Hat der Zivilbeamte das Einschreiten nicht genehmigt, so hat das keine weitere Folge, als daß er nicht im Verdikt figuriert. Für Offiziere und Soldaten bleibt die Sache ganz dieselbe.

Dies Verdikt auf vorbedachten Mord bildet nun einen förmlichen Anklageakt, auf Grund dessen das Kriminalverfahren vor den ordentlichen Geschwornen eingeleitet wird.

Der englische Soldat wird also vom Gesetz keineswegs als eine willenlose Maschine angesehen, der dem ihm gewordenen Kommando gehorchen muß ohne zu räsonieren, sondern als ein "free agent", ein Mann mit freiem Willen, der in jedem Augenblick wissen muß, was er tut und für jede seiner Handlungen verantwortlich ist. Die englischen Richter würden einem angeklagten Soldaten schöne Dinge antworten, wenn er zu seiner Verteidigung sagte, das Feuern sei kommandiert worden und er habe "Ordre parieren" müssen!

In Preußen ist das alles anders. In Preußen erklärt der Soldat, das Feuern sei ihm von seinem direkten Vorgesetzten kommandiert worden, und er ist von aller Strafe frei. In Preußen und desgleichen in Frankreich ist überhaupt dem Beamten für jede Gesetzübertretung vollkommene Straflosigkeit zugesichert, sobald er nachweist, daß der Befehl dazu ihm von seinem ordentlichen Vorgesetzten im ordentlichen hierarchischen Wege zugekommen ist.

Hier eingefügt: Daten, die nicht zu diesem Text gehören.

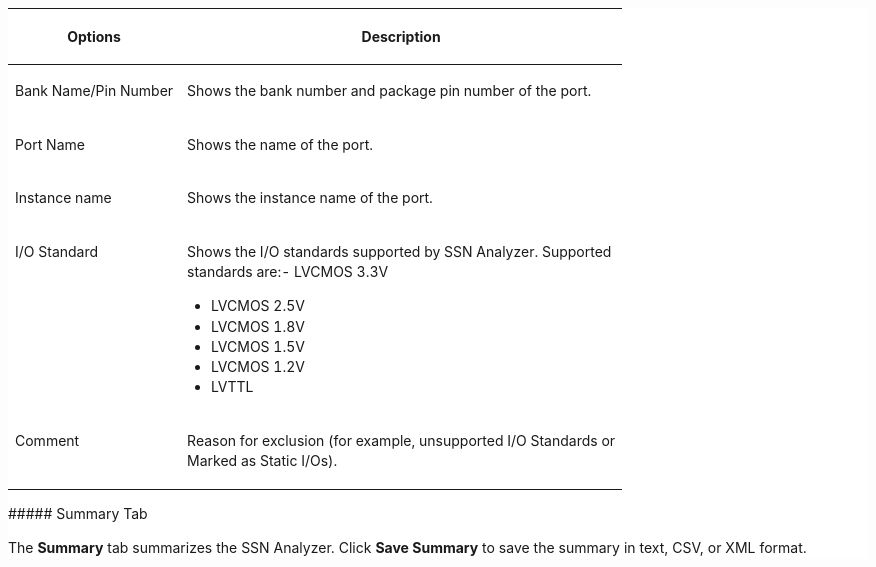<table id="TABLE_DHM_M4H_J4B"><thead><tr><th>

Options

</th><th>

Description

</th></tr></thead><tbody><tr><td>

Bank Name/Pin Number

</td><td>

Shows the bank number and package pin number of the port.

</td></tr><tr><td>

Port Name

</td><td>

Shows the name of the port.

</td></tr><tr><td>

Instance name

</td><td>

Shows the instance name of the port.

</td></tr><tr><td>

I/O Standard

</td><td>

Shows the I/O standards supported by SSN Analyzer. Supported<br /> standards are:-   LVCMOS 3.3V
-   LVCMOS 2.5V
-   LVCMOS 1.8V
-   LVCMOS 1.5V
-   LVCMOS 1.2V
-   LVTTL

</td></tr><tr><td>

Comment

</td><td>

Reason for exclusion \(for example, unsupported I/O Standards or<br /> Marked as Static I/Os\).

</td></tr></tbody>
</table>##### Summary Tab

The **Summary** tab summarizes the SSN Analyzer. Click **Save Summary** to save the summary in text, CSV, or XML format.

Daß wir nicht der Ansicht sind, eine kurze Eidformel könne einen Menschen zu einem andern Menschen, einen schwarzweißen Gardelieutenant zu einem Schwärmer für die "konstitutionelle Freiheit" machen, wird uns die "N[eue] Pr[eußische] Z[eitung]" wohl aufs Wort glauben.

Die Herren mit Gott für König und Vaterland haben selbst an ihrer eigenen löblichen Sippschaft in den letzten zwölf Monaten die angenehmsten Erfahrungen darüber gemacht, was Eide zu bedeuten haben. Wir haben auch gar nichts dagegen, daß die "N[eue] Pr[eußische] Z[eitung]" das Militär dem Könige, dem Dalai-Lama oder dem Mann im Monde Treue schwören läßt, sobald nur "Mein herrliches Kriegsheer" in der dargestellten Weise den Gesetzen gegenüber ganz so gestellt wird, wie das Militär in England.